Nonnoso, o.s.b.  Santo (sec. VI).

Unica fonte su N. è san Gregorio Magno che, nel 593, chiese specifiche notizie «de domno Nonnoso abbate, qui iuxta domnum Anastasium de Pentumnis fuit». Sebbene la storia di Gregorio si limiti al racconto di tre miracoli senza alcun riferimento cronologico esplicito che informi sulla vita di N., questo può essere dedotto dalle parole del primo libro dei Dialoghi, scritti tra il 593 e il 594, in cui fa riferimento al santo come vivente mentre il re longobardo Agilulfo premeva alle porte di Roma, definendolo «praeposito [abate] monasterio in monte qui Soractis dicitur», datando alla stessa epoca anche la chiesa e il convento di S. Silvestro. Tale datazione viene confermata dal Moricca, che colloca N. nella prima metà del sec. VI, in età coeva a san Benedetto da Norcia. San Gregorio ne fa l’apologia per la mitezza di carattere e l’ascendente che riscuoteva presso i suoi per i miracolosi atti tra i quali la leggenda dell’oito: lamentandosi i frati per l’aridità della terra del convento non adatta a essere coltivata a causa della presenza di un masso di calcare, N. si pose una notte solo a pregare e al mattino i frati trovarono lo spazio libero per l’orto. Tale rupe si identifica ancora nel versante sud-ovest al di sotto della chiesa di S. Silvestro, chiamata dal popolo Sasso di san Nonnoso.

Il secondo miracolo avvenne quando era ancora sacrestano, allorché riuscì a ricomporre una lampada di vetro cadutagli; tale prodigio pare accomunare l’esistenza di diversi santi, tra i quali è da annoverare santa Rosa da Viterbo. Sempre in soccorso alla vita monastica, N., allorché parve necessario che i monaci fossero costretti ad andare a lavorare presso i contadini dei dintorni per ovviare alla scarsa produzione di olio del monastero, per evitare distrazioni dalla preghiera fece mettere le poche olive raccolte nel frantoio e fece distribuire in molti orci una piccola quantità di olio e il giorno dopo tutti gli orci erano ricolmi del prezioso liquido.
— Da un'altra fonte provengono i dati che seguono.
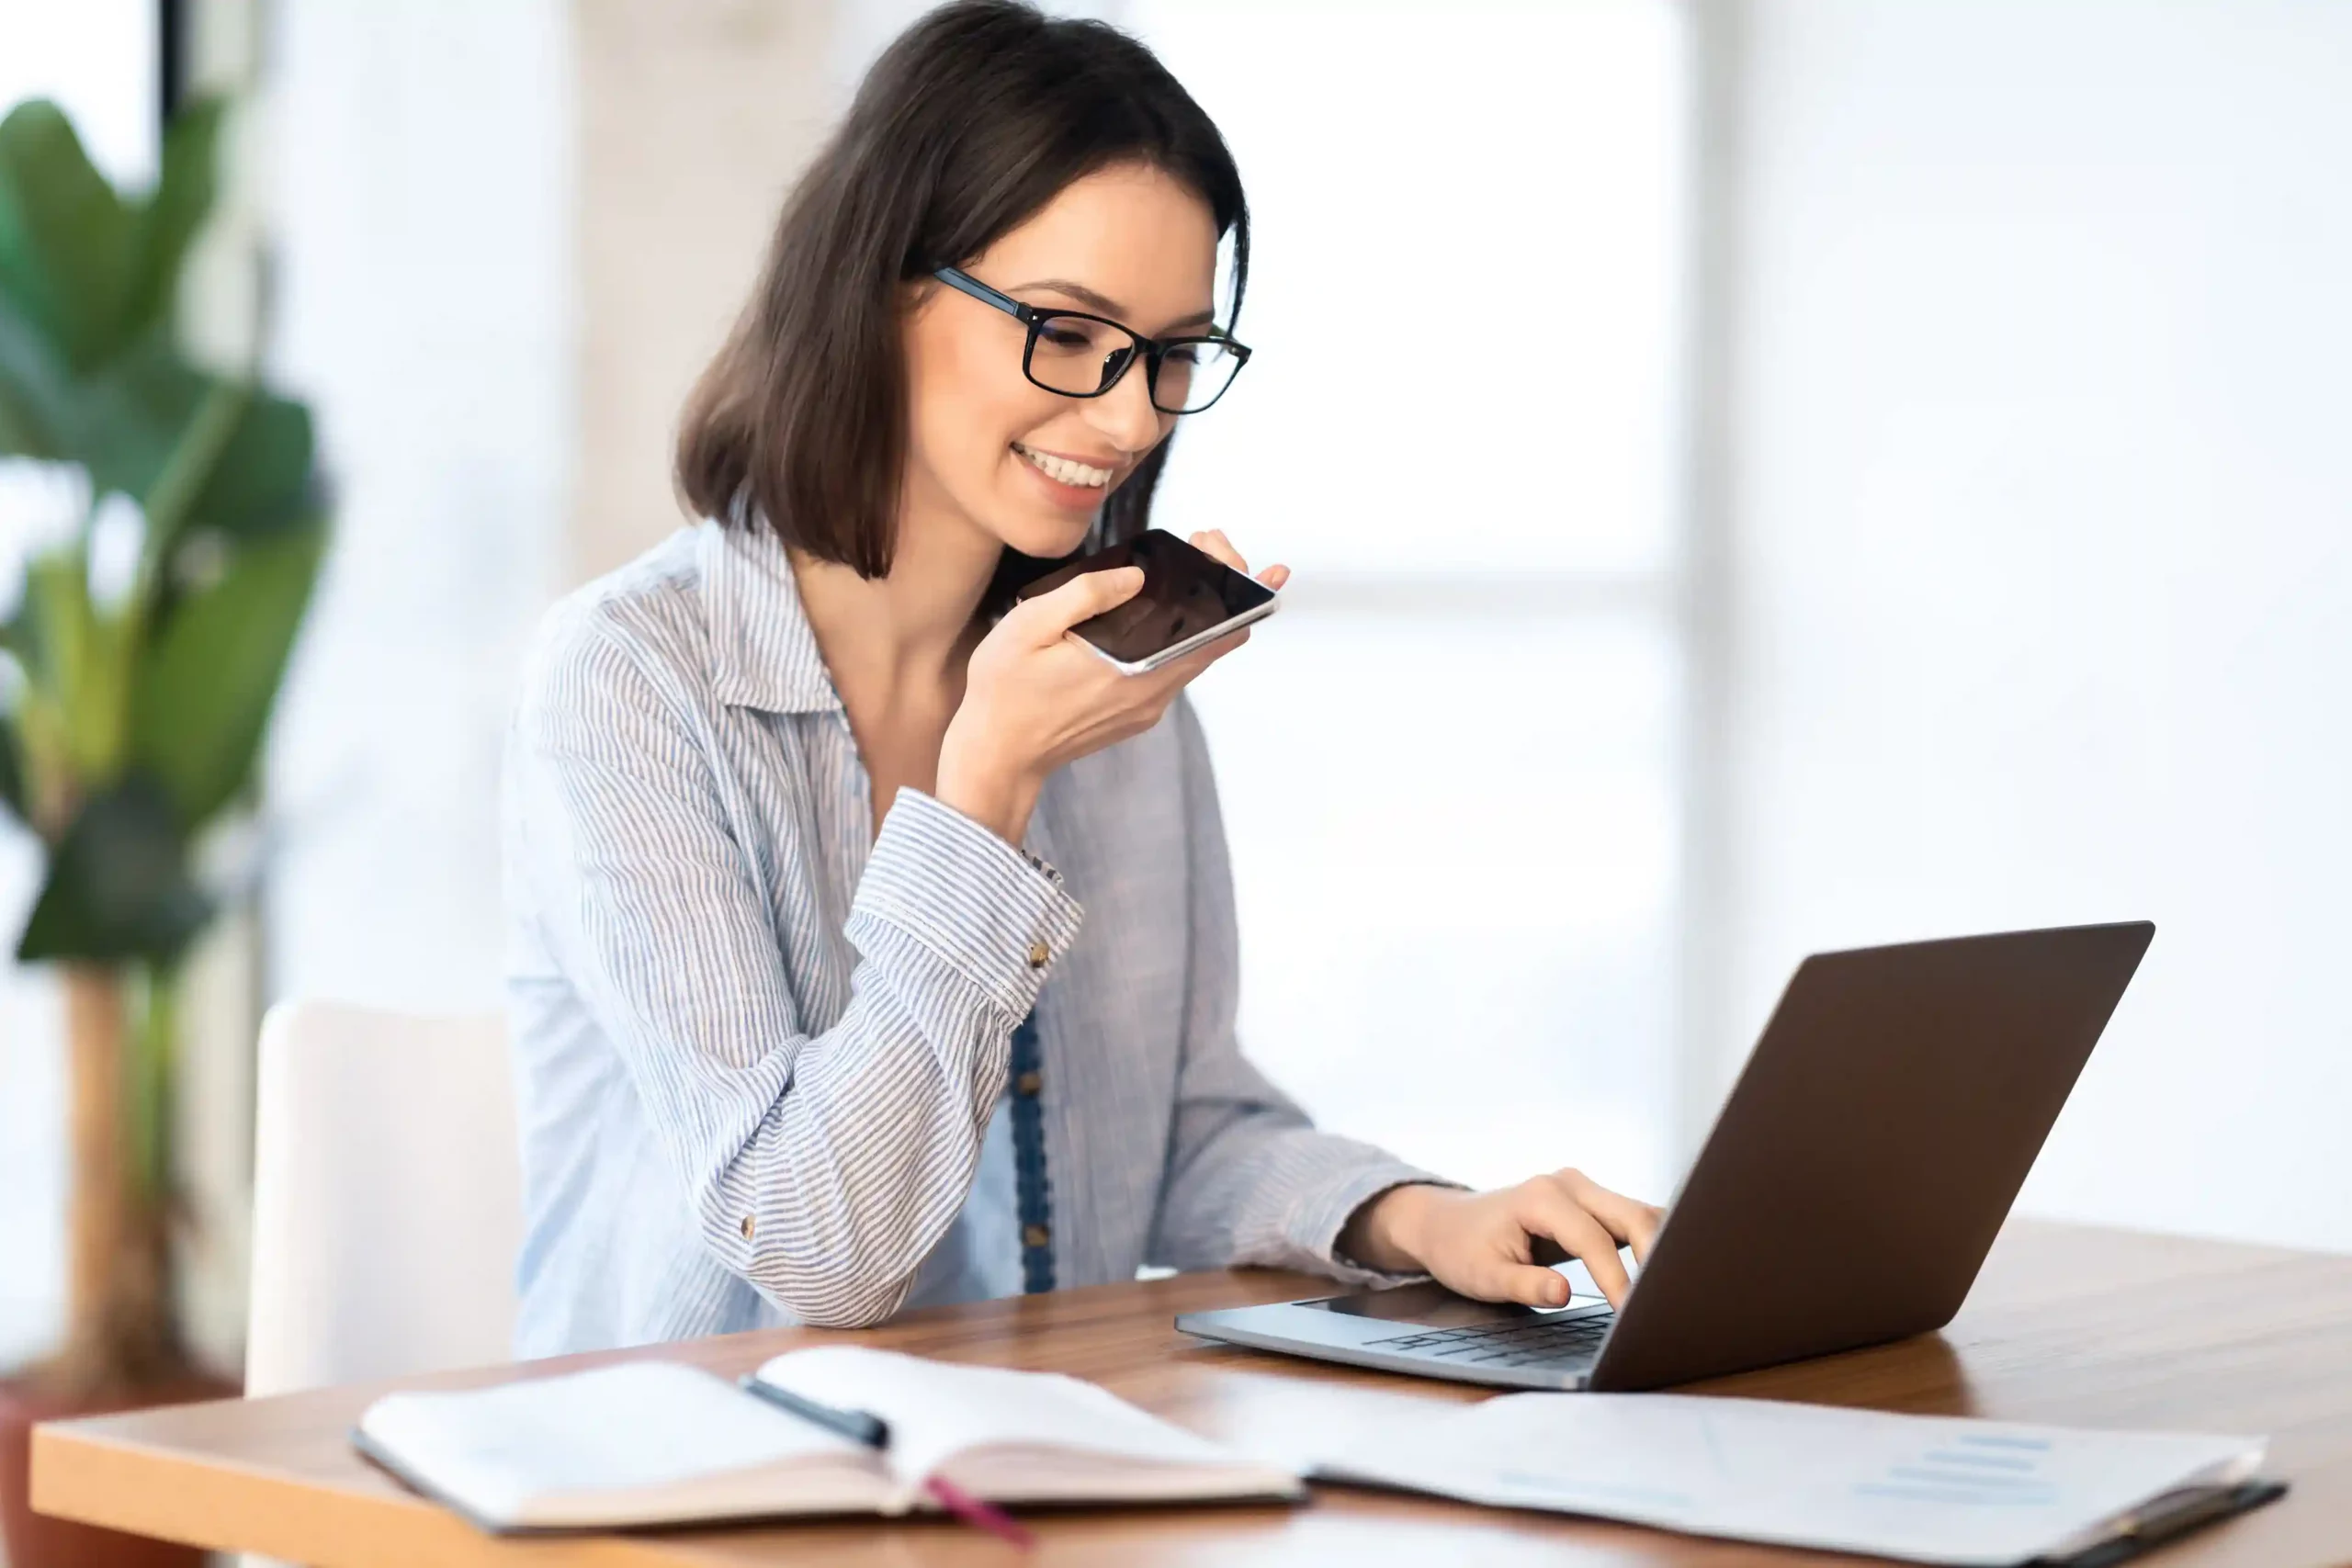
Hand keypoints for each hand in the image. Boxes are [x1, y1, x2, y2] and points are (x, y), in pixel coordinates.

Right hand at [936, 531, 1286, 843]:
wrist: (996, 756)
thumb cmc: (1004, 693)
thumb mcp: (1029, 626)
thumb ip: (1085, 595)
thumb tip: (1135, 576)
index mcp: (1136, 668)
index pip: (1222, 629)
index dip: (1235, 584)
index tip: (1216, 547)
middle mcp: (1154, 692)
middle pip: (1218, 636)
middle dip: (1216, 586)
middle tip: (1200, 547)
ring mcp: (1148, 705)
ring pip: (1195, 651)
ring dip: (1195, 610)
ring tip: (1175, 569)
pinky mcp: (1136, 712)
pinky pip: (1171, 667)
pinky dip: (1174, 635)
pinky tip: (1149, 610)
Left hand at [1341, 1171, 1664, 1309]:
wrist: (1447, 1224)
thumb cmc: (1461, 1250)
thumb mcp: (1483, 1276)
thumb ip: (1525, 1285)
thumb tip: (1564, 1294)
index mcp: (1541, 1197)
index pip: (1594, 1240)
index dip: (1617, 1280)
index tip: (1631, 1316)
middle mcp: (1569, 1184)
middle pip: (1633, 1215)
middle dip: (1658, 1256)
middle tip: (1669, 1302)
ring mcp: (1583, 1189)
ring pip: (1641, 1213)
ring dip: (1662, 1248)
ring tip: (1675, 1290)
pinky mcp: (1592, 1203)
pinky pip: (1632, 1219)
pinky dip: (1652, 1243)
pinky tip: (1664, 1273)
Alcuni lo vogliono abate di S. Silvestro, altri solo priore e poi abate di Suppetonia (Degli Effetti, pp. 116-117). Secondo la tradizione morì abate del cenobio benedettino del Soratte il 2 settembre di un anno incerto, e qui venne sepolto, ma dopo la devastazione dei Longobardi i monaci fuggirono nel convento fortificato di Suppetonia portandosi il corpo del santo. Il suo corpo fu trasferito a Castel Sant’Elia nella valle/monastero Suppetonia, dove ne fu trovata una parte nel 1776. Una parte delle reliquie fu deposta dal vescovo Nitger (1039-1052) nella cripta della cattedrale di Freising, in Baviera, dove N. è venerato insieme a san Sigismondo come patrono. Riposa insieme ad Anastasio nella cripta della chiesa di S. Antonio abate a Castel Sant’Elia, della cui cittadina entrambi sono venerati come patroni. Sul Soratte il culto in suo onore, dopo una lunga interruzione causata dalla rovina del monastero di S. Silvestro, riprese nel 1655-1658 per iniziativa del cistercense Andrea di san Bonaventura; le sue reliquie vennero poste sotto l’altare in suo onore.

BIBL.- Degli Effetti 1675; Moricca 1924, pp. 43-47; Montecchi 1939, pp. 43-45; De Carolis 1950, pp. 160-161; Mastrocola 1962; Benedetto Cignitti in Bibliotheca Sanctorum, IX, coll. 1047-1050; Rendina 2001, pp. 211, 539.